Neste momento, o fardo cairia sobre a própria Alpine, já que ela fornece motores apenas para si própria. A Audi também seguirá o mesmo caminho em 2026, mas por ser uma novata, fica isenta dessa regra.

A Andretti se prepara para uma possível entrada na F1 em parceria com a General Motors e a Cadillac, que já se registrou para fornecer motores, mas apenas a partir de 2028, três anos após a potencial entrada da equipe no grid.

O chefe interino da Alpine, Bruno Famin, disse que a situação se complicava pela demora da FIA e da F1 em liberarem a entrada da Andretti, mas que está aberto a retomar as conversas.

Famin disse em coletiva com a imprensa: "Estamos falando com a Andretti e a General Motors. Estamos felizes em falar com eles. Estamos encantados em continuar as negociações caso eles tenham interesse em participar. Estamos esperando neste momento, mas não depende de nós".

"É porque o tempo e a duração do processo está bem maior do que o esperado.

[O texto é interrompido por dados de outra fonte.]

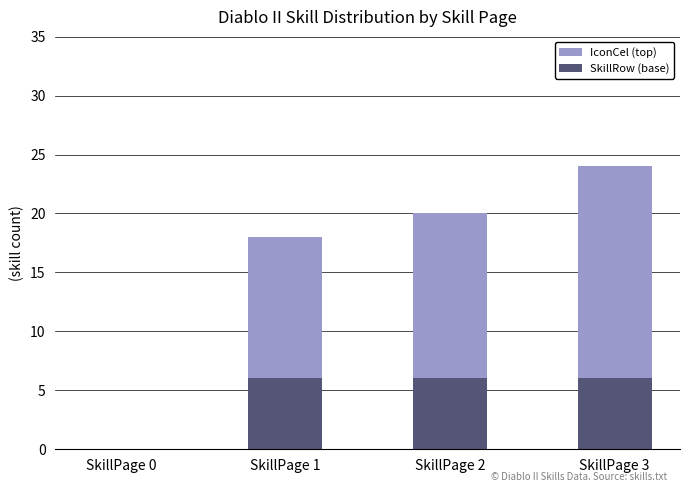

Reading right to left, list the values for the SkillRow series.

SkillPage 3=6	SkillPage 2=6	SkillPage 1=6	SkillPage 0=0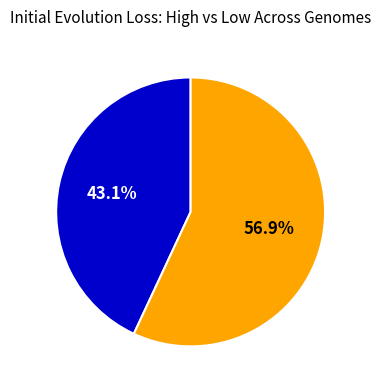

To the nearest percent, what is the average slice percentage?

50%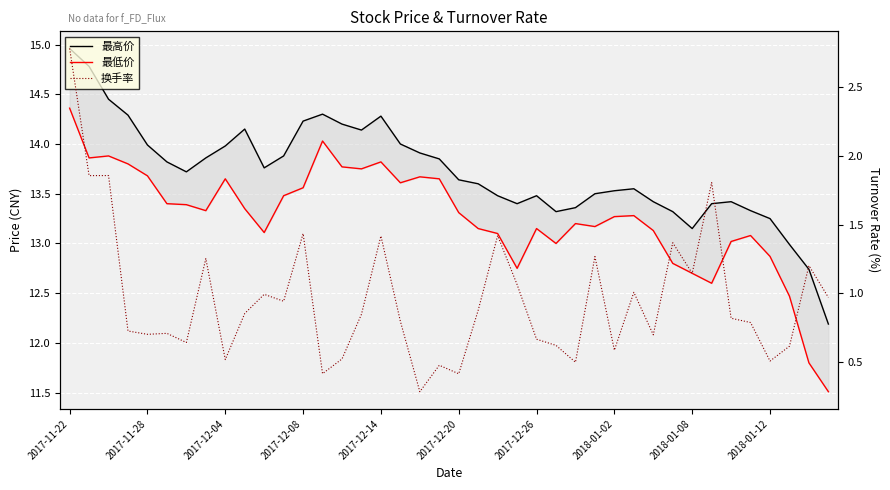

How many distinct data groups are displayed?

3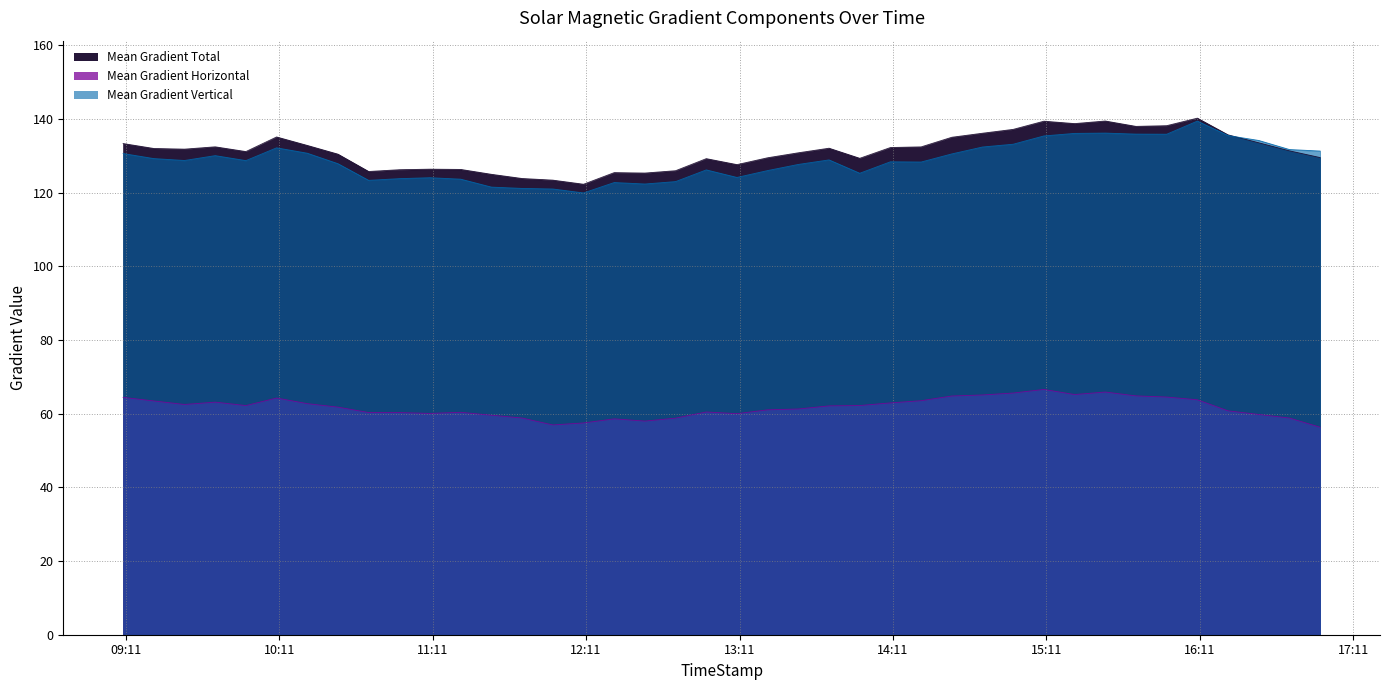

What is the difference between the highest and lowest values at 2012/05/08 15:10?

72.8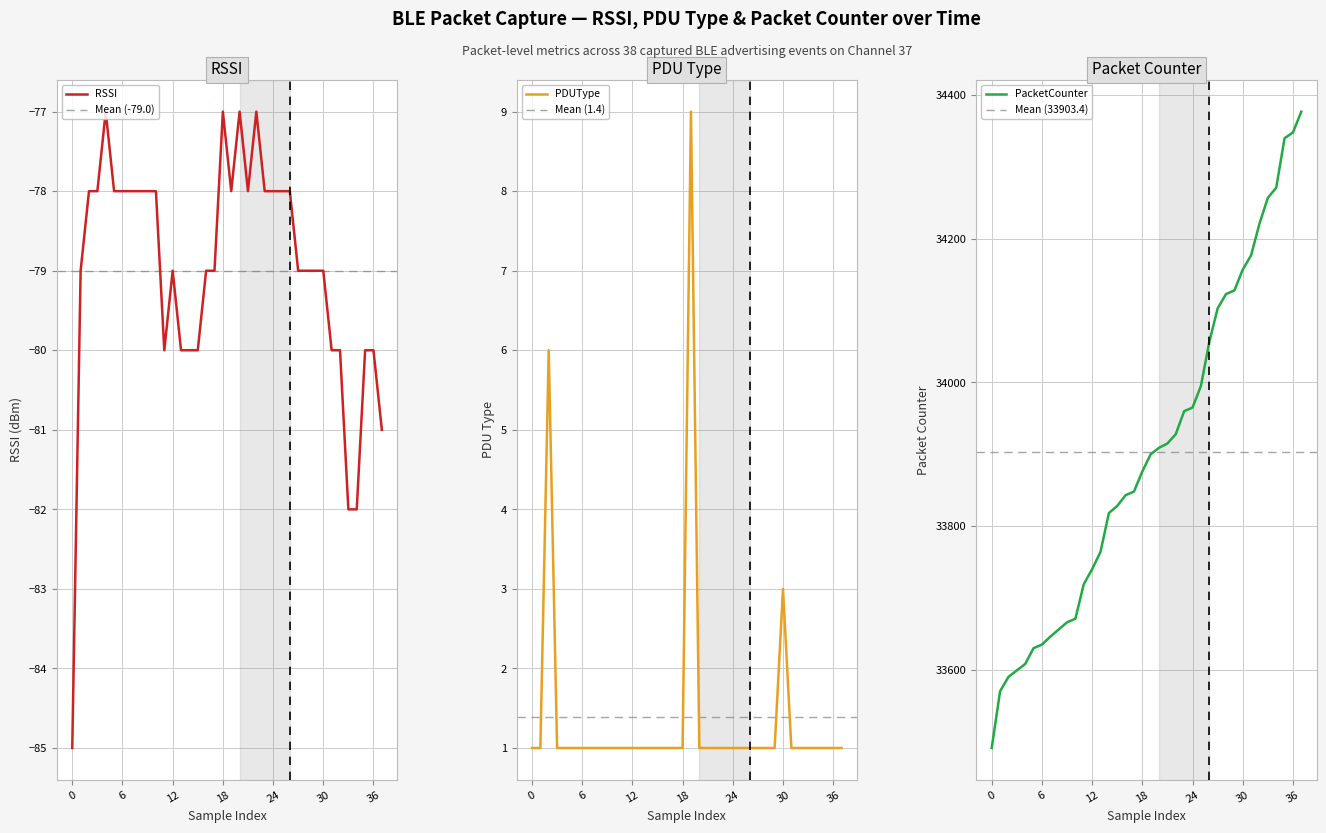

What value does the RSSI series have at 24?

-78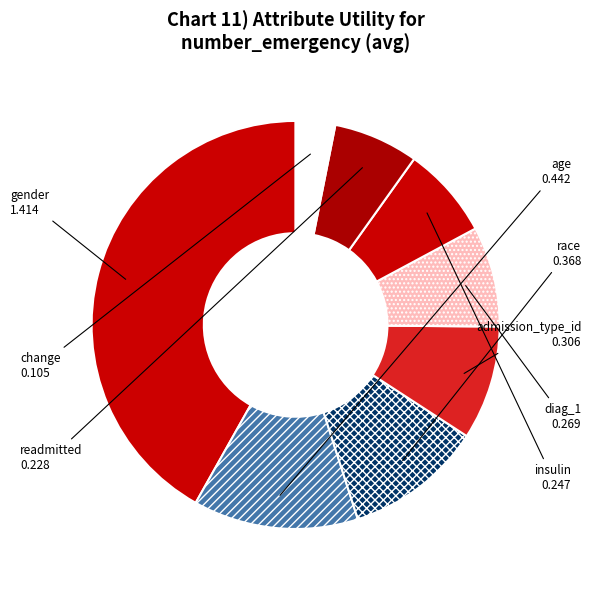

How many slices are in this pie chart?

8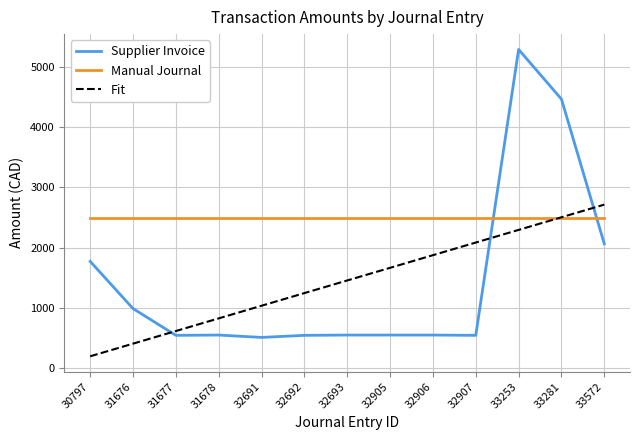

What are all the series names shown in the legend?

Supplier Invoice, Manual Journal, Fit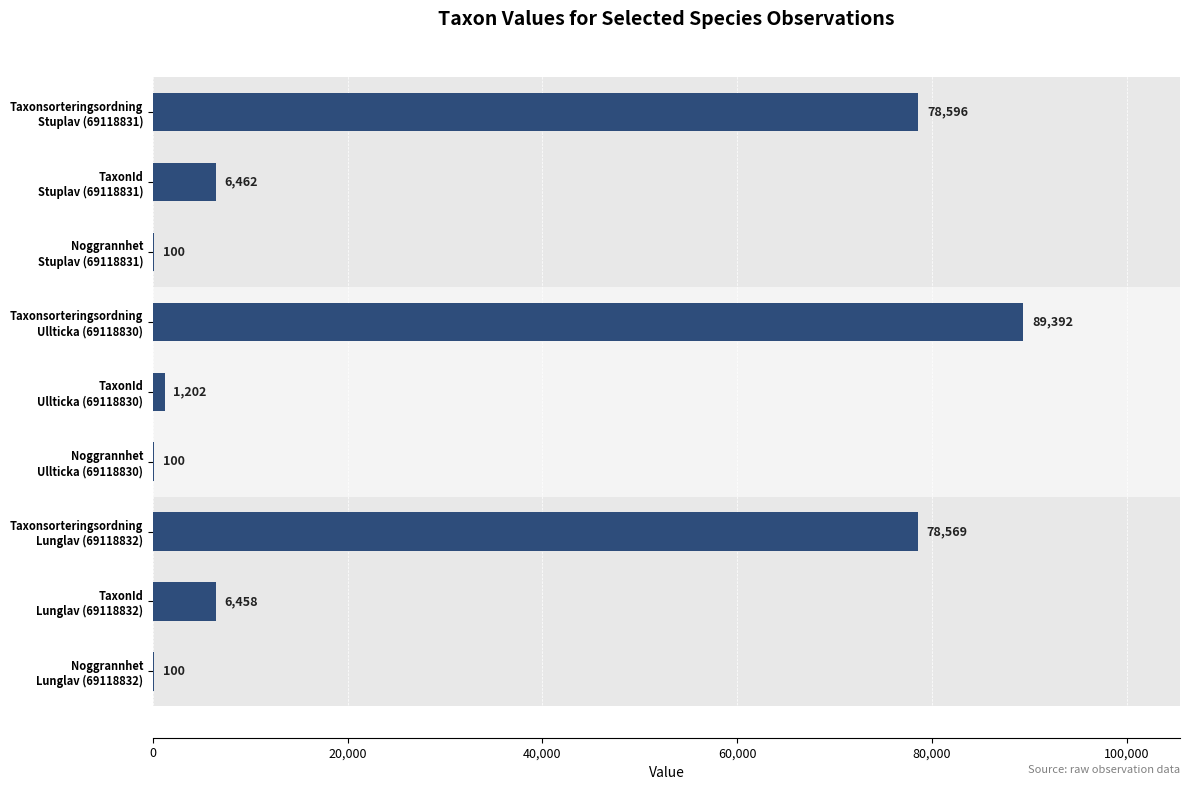

Where is the data nearest to the value 44746?

Taxonsorteringsordning
Lunglav (69118832)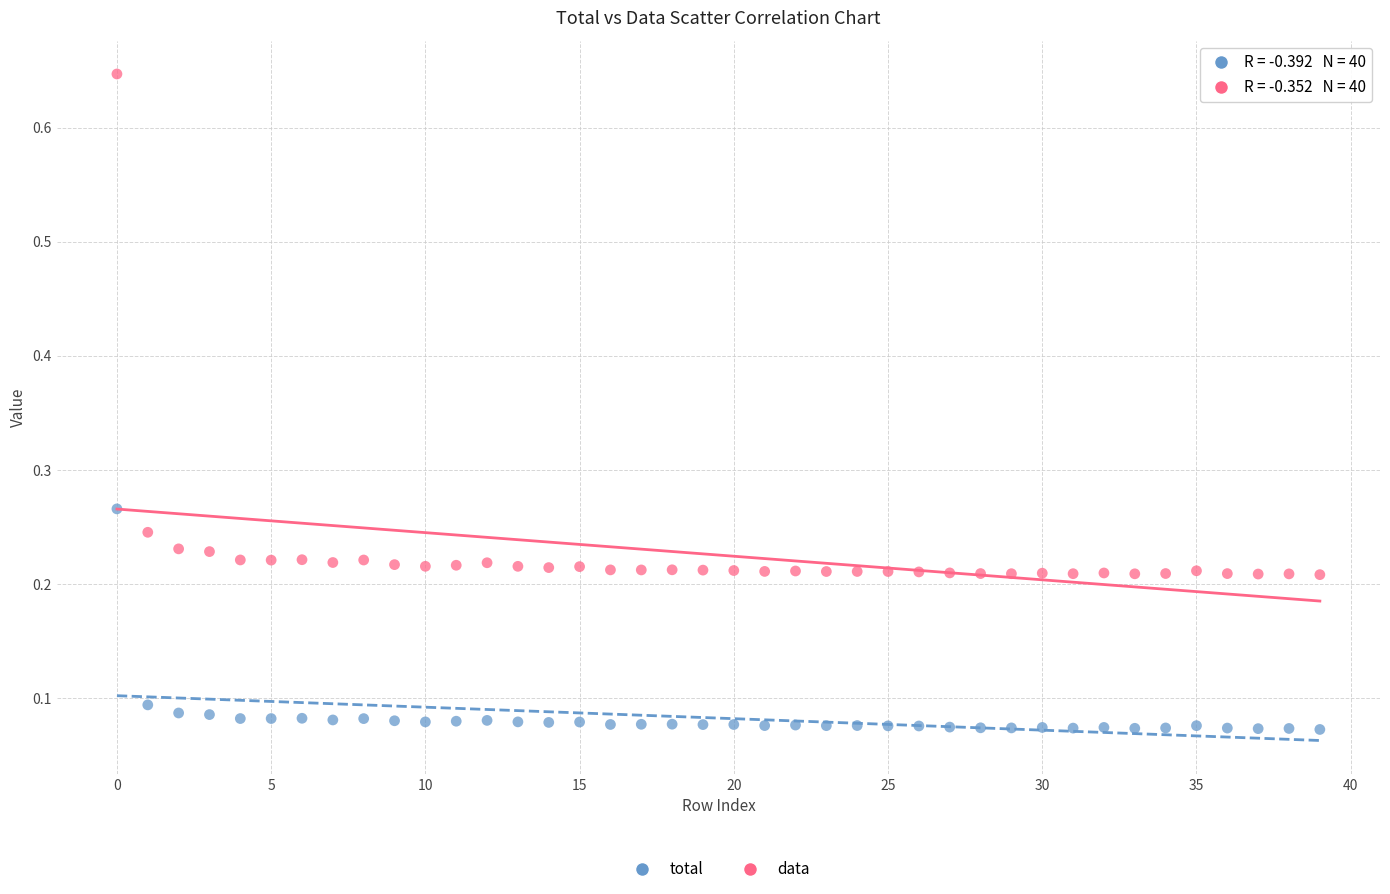

Which series has the largest Y range (max minus min)?

data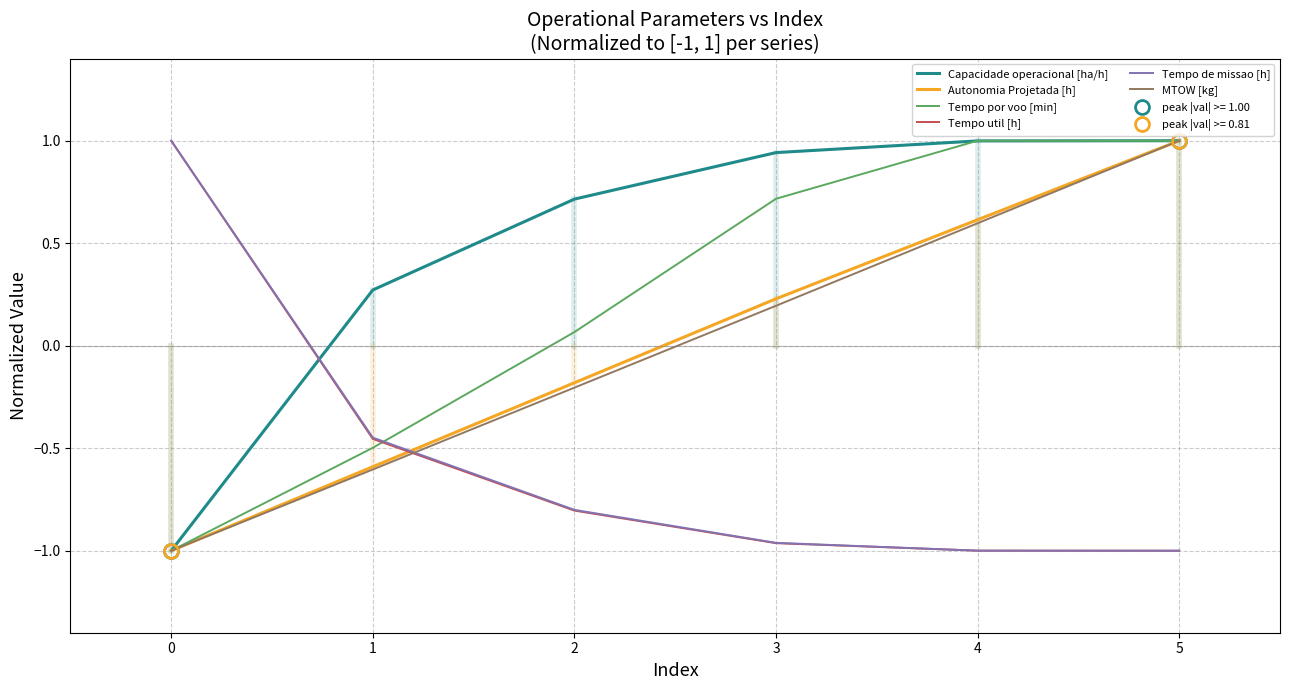

List the labels in order of MTOW [kg] value, largest first.

5, 4, 3, 2, 1, 0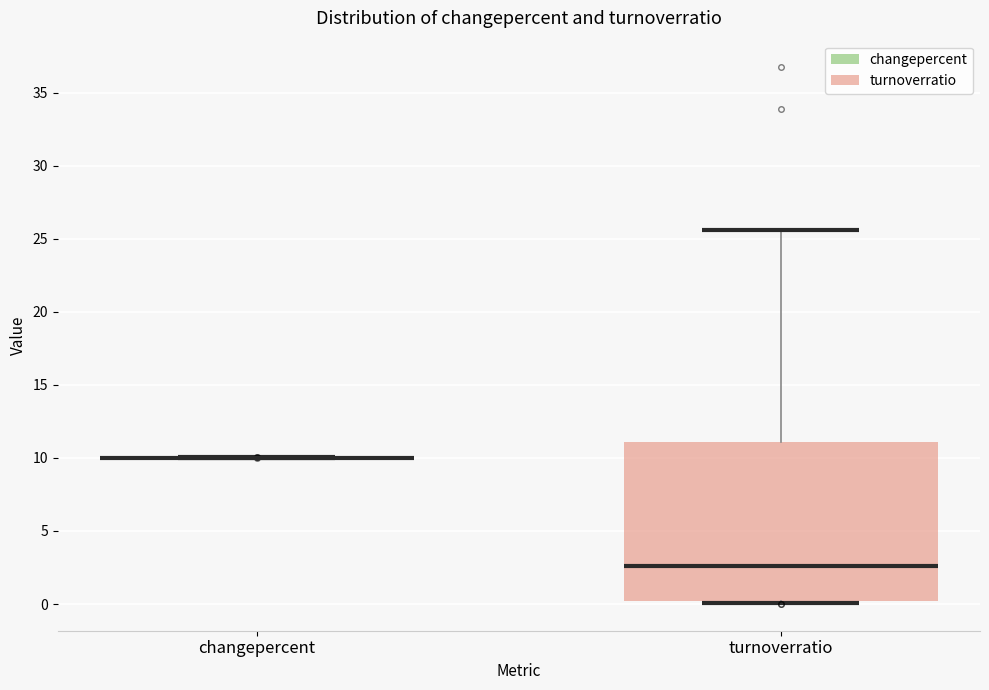

Which box is the tallest, from its lower edge to its upper edge?

turnoverratio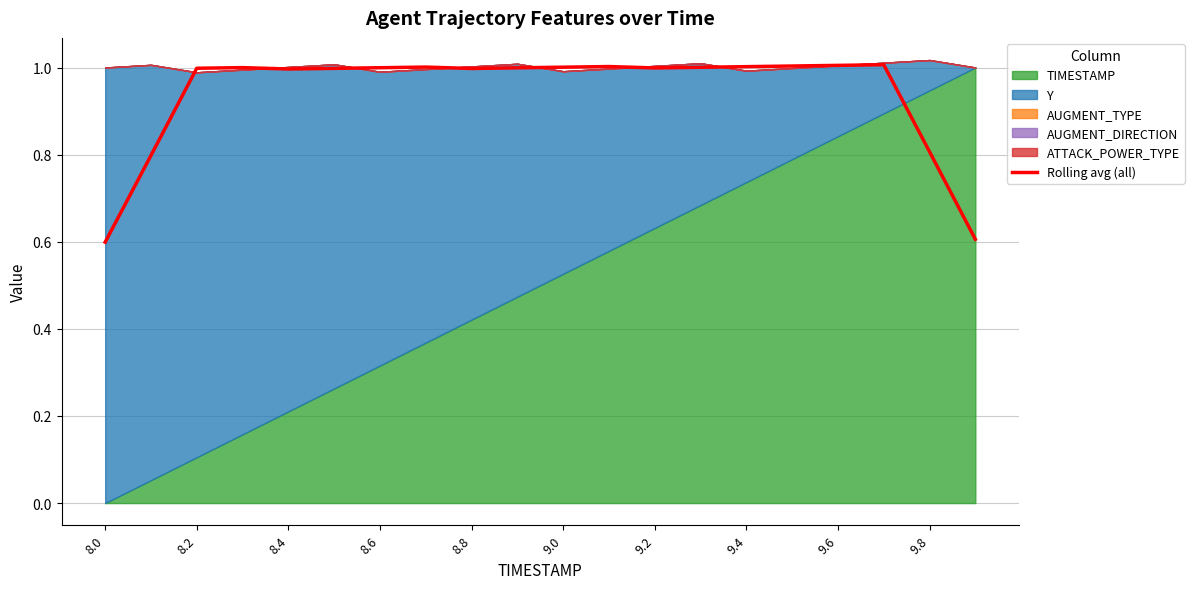

What position from the right is 15?

5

Em primeiro lugar, da parte da FIA, que demorou muito mais para responder do que haviam programado inicialmente. Agora a bola está com a F1. Se eles tiverem o ok, estaremos animados em conversar".

"Na última vez tínhamos um pré-acordo. O pré-contrato venceu. Na realidade, não temos nenhum compromisso legal com eles no momento, mas podemos falar com eles e ver o que podemos fazer. Se entrarem é porque demonstraram o valor que agregarão à F1 e que o valor do campeonato para as equipes não será reduzido".